### Provided records:
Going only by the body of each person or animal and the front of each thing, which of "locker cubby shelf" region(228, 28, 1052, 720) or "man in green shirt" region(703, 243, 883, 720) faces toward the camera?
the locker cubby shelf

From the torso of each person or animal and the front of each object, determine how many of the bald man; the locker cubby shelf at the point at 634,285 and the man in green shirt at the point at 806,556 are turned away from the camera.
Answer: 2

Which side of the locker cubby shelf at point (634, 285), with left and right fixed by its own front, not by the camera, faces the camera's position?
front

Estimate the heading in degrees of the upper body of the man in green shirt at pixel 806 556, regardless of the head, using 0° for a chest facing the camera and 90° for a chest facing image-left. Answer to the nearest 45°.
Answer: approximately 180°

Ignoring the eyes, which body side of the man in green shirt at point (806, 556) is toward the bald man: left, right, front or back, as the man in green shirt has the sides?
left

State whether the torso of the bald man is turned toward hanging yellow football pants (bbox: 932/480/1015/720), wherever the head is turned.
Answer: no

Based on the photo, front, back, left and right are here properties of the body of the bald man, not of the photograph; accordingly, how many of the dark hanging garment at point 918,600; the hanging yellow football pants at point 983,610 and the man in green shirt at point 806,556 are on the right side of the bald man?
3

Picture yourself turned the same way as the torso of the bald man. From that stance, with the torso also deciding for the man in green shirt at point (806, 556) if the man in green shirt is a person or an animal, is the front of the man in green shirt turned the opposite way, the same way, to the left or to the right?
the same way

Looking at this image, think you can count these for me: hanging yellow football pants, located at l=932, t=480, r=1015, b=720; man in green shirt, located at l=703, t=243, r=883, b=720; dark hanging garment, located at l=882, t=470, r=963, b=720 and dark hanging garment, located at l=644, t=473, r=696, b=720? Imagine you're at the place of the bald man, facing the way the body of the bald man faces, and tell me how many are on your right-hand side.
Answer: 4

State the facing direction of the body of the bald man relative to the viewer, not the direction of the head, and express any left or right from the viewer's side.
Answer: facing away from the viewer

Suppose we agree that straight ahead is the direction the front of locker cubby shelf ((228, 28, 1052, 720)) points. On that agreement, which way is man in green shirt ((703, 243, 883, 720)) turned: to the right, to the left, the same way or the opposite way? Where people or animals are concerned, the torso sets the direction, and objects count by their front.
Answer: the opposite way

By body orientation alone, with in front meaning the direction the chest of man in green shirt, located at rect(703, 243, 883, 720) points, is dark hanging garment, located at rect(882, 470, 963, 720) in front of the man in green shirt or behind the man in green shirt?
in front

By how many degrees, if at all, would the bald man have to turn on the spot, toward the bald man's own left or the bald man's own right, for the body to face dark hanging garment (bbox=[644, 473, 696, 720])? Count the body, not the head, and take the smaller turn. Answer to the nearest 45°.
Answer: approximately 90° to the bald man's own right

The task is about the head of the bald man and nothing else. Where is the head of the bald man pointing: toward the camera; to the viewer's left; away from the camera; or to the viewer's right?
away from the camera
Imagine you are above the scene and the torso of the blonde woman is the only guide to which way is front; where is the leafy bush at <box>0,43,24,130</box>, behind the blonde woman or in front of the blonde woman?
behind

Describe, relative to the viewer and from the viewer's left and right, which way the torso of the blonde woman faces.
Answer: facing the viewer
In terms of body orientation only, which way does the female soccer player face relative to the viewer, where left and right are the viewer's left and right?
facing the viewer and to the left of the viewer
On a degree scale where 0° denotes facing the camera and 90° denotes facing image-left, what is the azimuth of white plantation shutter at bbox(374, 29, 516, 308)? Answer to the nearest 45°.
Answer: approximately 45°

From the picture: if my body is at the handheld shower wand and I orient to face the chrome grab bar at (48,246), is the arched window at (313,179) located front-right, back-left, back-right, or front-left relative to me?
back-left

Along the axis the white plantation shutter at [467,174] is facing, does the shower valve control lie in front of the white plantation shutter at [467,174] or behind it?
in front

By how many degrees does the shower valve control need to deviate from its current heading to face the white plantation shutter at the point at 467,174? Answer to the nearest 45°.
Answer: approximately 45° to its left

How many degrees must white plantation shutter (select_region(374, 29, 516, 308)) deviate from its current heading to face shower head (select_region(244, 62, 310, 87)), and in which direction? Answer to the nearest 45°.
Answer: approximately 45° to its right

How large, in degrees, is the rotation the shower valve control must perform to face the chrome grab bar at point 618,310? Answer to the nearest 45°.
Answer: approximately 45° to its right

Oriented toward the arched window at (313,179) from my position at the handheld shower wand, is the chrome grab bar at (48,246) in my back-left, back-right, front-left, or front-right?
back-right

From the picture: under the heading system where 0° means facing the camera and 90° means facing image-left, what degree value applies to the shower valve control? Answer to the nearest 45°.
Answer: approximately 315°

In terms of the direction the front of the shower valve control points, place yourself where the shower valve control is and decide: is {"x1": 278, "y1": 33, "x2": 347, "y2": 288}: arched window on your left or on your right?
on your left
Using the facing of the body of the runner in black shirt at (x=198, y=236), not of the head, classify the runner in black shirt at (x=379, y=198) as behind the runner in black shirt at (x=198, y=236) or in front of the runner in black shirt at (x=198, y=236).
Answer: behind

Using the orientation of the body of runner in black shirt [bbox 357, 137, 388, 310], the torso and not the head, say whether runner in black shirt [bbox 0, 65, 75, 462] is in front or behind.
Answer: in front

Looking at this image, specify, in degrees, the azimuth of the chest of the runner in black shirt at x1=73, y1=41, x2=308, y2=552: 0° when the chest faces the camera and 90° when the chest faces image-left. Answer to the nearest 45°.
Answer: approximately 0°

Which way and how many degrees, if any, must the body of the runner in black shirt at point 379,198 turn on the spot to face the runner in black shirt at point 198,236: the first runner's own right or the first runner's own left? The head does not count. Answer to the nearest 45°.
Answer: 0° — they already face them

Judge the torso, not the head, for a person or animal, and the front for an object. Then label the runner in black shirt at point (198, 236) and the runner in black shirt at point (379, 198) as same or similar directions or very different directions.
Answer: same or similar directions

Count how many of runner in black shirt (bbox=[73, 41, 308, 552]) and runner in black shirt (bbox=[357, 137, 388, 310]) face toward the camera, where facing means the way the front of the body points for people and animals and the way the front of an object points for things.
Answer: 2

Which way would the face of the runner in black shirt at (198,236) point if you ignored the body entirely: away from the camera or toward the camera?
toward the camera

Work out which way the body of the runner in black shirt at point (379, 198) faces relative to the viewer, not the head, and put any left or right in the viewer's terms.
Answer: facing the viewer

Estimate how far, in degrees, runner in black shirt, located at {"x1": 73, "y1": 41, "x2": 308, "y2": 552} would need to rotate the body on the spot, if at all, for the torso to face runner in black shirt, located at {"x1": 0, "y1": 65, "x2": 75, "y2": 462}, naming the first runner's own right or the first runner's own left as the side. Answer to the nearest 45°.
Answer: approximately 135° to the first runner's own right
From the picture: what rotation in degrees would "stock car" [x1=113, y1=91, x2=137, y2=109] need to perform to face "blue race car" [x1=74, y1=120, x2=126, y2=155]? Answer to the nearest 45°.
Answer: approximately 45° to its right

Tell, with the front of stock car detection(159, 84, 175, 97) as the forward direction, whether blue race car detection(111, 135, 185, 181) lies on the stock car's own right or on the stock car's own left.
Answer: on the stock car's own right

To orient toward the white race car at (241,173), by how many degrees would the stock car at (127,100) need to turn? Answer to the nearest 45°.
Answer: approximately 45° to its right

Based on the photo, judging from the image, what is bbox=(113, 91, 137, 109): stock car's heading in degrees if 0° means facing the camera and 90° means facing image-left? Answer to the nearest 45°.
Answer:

### Exercise description:
In the rows above, rename "man in green shirt" to "man wearing a green shirt" wherever it occurs, and write out all the rows again with nothing else changed.

### Written response:
Going only by the body of each person or animal and the front of each thing, which of "locker cubby shelf" region(228, 28, 1052, 720) or "man wearing a green shirt" region(703, 243, 883, 720) faces toward the camera?
the locker cubby shelf

From the torso of each person or animal and the front of each object, determine how many of the bald man; the locker cubby shelf at the point at 634,285 and the man wearing a green shirt at the point at 806,556 are turned away from the camera.
Answer: 2

Which side of the locker cubby shelf at point (634, 285), with left and right fixed by its own front, not by the camera, faces the camera's position?
front

Estimate the heading in degrees of the upper body of the man wearing a green shirt at pixel 806 556, regardless of the head, using 0° for a chest facing the camera and 90° for a chest facing image-left. Answer to the nearest 45°.
Answer: approximately 180°

Ignoring the eyes, which body side of the man wearing a green shirt at point (806, 556) is toward the bald man: left, right, front or back, as the man wearing a green shirt has the sides?
left

State whether the torso of the bald man is turned toward hanging yellow football pants (bbox: 932/480/1015/720), wherever the head is turned.
Answer: no

Based on the photo, front, back, left and right are here properties of the body of the bald man, not of the photograph; accordingly, how many of the dark hanging garment at point 918,600; the hanging yellow football pants at point 983,610 and the man wearing a green shirt at point 806,556 are on the right side of the bald man?
3

Picture yourself turned the same way as the torso of the bald man. From that stance, with the torso also deciding for the man wearing a green shirt at point (806, 556) if the man wearing a green shirt is a person or an animal, is the front of the man wearing a green shirt turned the opposite way, the same way, to the left or to the right?
the same way

Looking at this image, think you can count these for me: hanging yellow football pants, located at l=932, t=480, r=1015, b=720; man wearing a green shirt, located at l=703, t=243, r=883, b=720; dark hanging garment, located at l=882, t=470, r=963, b=720 and dark hanging garment, located at l=644, t=473, r=696, b=720? Imagine you're at the place of the bald man, facing the way the body of the bald man faces, and tell me how many are on your right-hand side.
Answer: 4

State the facing direction of the body of the bald man relative to the viewer, not the direction of the head, and express any left or right from the viewer's side.
Answer: facing away from the viewer

Suppose we agree that straight ahead is the direction the front of locker cubby shelf ((228, 28, 1052, 720)) points. On that agreement, which way is man wearing a green shirt ((703, 243, 883, 720)) turned: to the right, to the left, the same way or the opposite way? Where people or animals are concerned, the torso sets the direction, and objects count by their front.
Answer: the opposite way

By body orientation alone, with in front meaning the direction the chest of man wearing a green shirt, located at rect(703, 243, 883, 720) points, is dark hanging garment, located at rect(882, 470, 963, 720) in front of the man wearing a green shirt or behind the man wearing a green shirt?
in front

By how many degrees, if at all, would the bald man have to turn on the spot, toward the bald man's own left or the bald man's own right, for the body to face dark hanging garment (bbox=[644, 473, 696, 720])? Count the body, not the head, and take the smaller turn. Answer to the nearest 45°.
Answer: approximately 90° to the bald man's own right

The task is about the head of the bald man and nothing else. Where is the head of the bald man pointing: toward the camera; to the viewer's left; away from the camera; or to the viewer's right?
away from the camera
Imagine you are above the scene and the torso of the blonde woman is the only guide to which way is front; where is the leafy bush at <box>0,43,24,130</box>, behind the blonde woman or in front of the blonde woman?
behind

Describe, relative to the viewer and from the viewer's left and right, which way the torso of the blonde woman faces.
Answer: facing the viewer
In terms of body orientation only, which way does the female soccer player face relative to the viewer, where left and right are the viewer's left and right?
facing the viewer and to the left of the viewer
On a degree scale where 0° denotes facing the camera and 90° denotes facing image-left, what is the azimuth of white plantation shutter at bbox(374, 29, 516, 308)? Answer to the nearest 45°.
Answer: approximately 45°

From the picture: if my body is at the handheld shower wand and I orient to face the chrome grab bar at (48,246), is the arched window at (313,179) located front-right, back-left, back-right, or front-left relative to me?
back-left

Along the axis the white plantation shutter at [467,174] is facing, does the shower valve control lie in front of the white plantation shutter at [467,174] or behind it?
in front

By how many degrees does the shower valve control need to deviate from its current heading to face the white plantation shutter at the point at 467,174? Answer to the nearest 45°.
Answer: approximately 45° to its left

How many degrees must white plantation shutter (select_region(374, 29, 516, 308)) deviate from its current heading to face shower head (select_region(244, 62, 310, 87)), and in which direction? Answer to the nearest 45°.
Answer: approximately 45° to its right

How large, in degrees, is the rotation the shower valve control must perform to face the chrome grab bar at point 618,310? Answer to the nearest 45°.
Answer: approximately 45° to its right

Oriented toward the arched window at (313,179) from my position at the handheld shower wand, is the chrome grab bar at (48,246) in my back-left, back-right, front-left, or front-right?
back-right

From the picture: under the heading system where 0° means facing the camera and 90° means facing image-left, what degree value applies to the shower valve control? Answer to the nearest 45°.
Answer: approximately 315°

In terms of the direction the front of the shower valve control points, place yourself where the shower valve control is and decide: is {"x1": 278, "y1": 33, "x2": 347, "y2": 288}: arched window on your left or on your right?
on your left
Using the facing of the body of the runner in black shirt at (x=198, y=236), not of the head, classify the runner in black shirt at (x=379, y=198) as behind the runner in black shirt at (x=198, y=236) or in front of the runner in black shirt at (x=198, y=236).
Answer: behind

Using the orientation of the body of runner in black shirt [bbox 357, 137, 388, 310], the torso and not the head, say whether runner in black shirt [bbox 0, 65, 75, 462] is in front or behind.
Answer: in front

Looking at this image, specify, in degrees, the azimuth of the chest of the runner in black shirt at x1=73, y1=41, x2=308, y2=552: 0° when the chest faces the camera and 90° when the chest faces image-left. Answer to the nearest 45°.
Answer: approximately 0°

Which way and how many degrees, if any, must the body of the runner in black shirt at point 379,198 turn on the spot to face the runner in black shirt at point 198,236: the first runner's own right or the first runner's own left? The head does not count. Answer to the nearest 45°.
Answer: 0° — they already face them

Judge the torso, not the head, for a person or animal, and the front for an object. Then label the runner in black shirt at point (198, 236) and the runner in black shirt at point (379, 198) as same or similar directions or very different directions.
Answer: same or similar directions

Count how many of runner in black shirt (bbox=[73, 41, 308, 552]) and runner in black shirt (bbox=[357, 137, 388, 310]) face toward the camera, where facing means the way the front of the body points for people and animals and the way the front of an object points for things.
Answer: 2

Which way would the face of the runner in black shirt at (198,236) point if you ignored the body entirely: away from the camera or toward the camera?
toward the camera

Work out which way the body of the runner in black shirt at point (379, 198) faces relative to the viewer, not the head, and put any left or right in the viewer's terms.
Answer: facing the viewer

Estimate how far, in degrees, runner in black shirt, located at {"x1": 73, "y1": 41, "x2": 308, "y2": 552} would need to rotate the body on the spot, if at all, for the torso to face runner in black shirt, located at {"x1": 0, "y1": 65, "x2": 75, "y2": 462}, naming the first runner's own right or the first runner's own left as the side. Answer to the nearest 45°.
Answer: approximately 135° to the first runner's own right
From the picture: what rotation in degrees would "stock car" [x1=113, y1=91, x2=137, y2=109] need to perform to face "blue race car" [x1=74, y1=120, x2=126, y2=155]? Answer to the nearest 45°.
Answer: approximately 45° to its right

Tell, with the front of stock car detection(159, 84, 175, 97) as the forward direction, whether blue race car detection(111, 135, 185, 181) lies on the stock car's own right or on the stock car's own left.
Answer: on the stock car's own right

To orient toward the white race car at (241,173), by how many degrees would the stock car at (127,100) need to turn? Answer to the nearest 45°.
Answer: approximately 45° to its right

Based on the photo, judging from the image, what is bbox=(113, 91, 137, 109): stock car's heading in degrees if 0° means facing the camera and 90° means facing image-left? Answer to the nearest 45°.
Answer:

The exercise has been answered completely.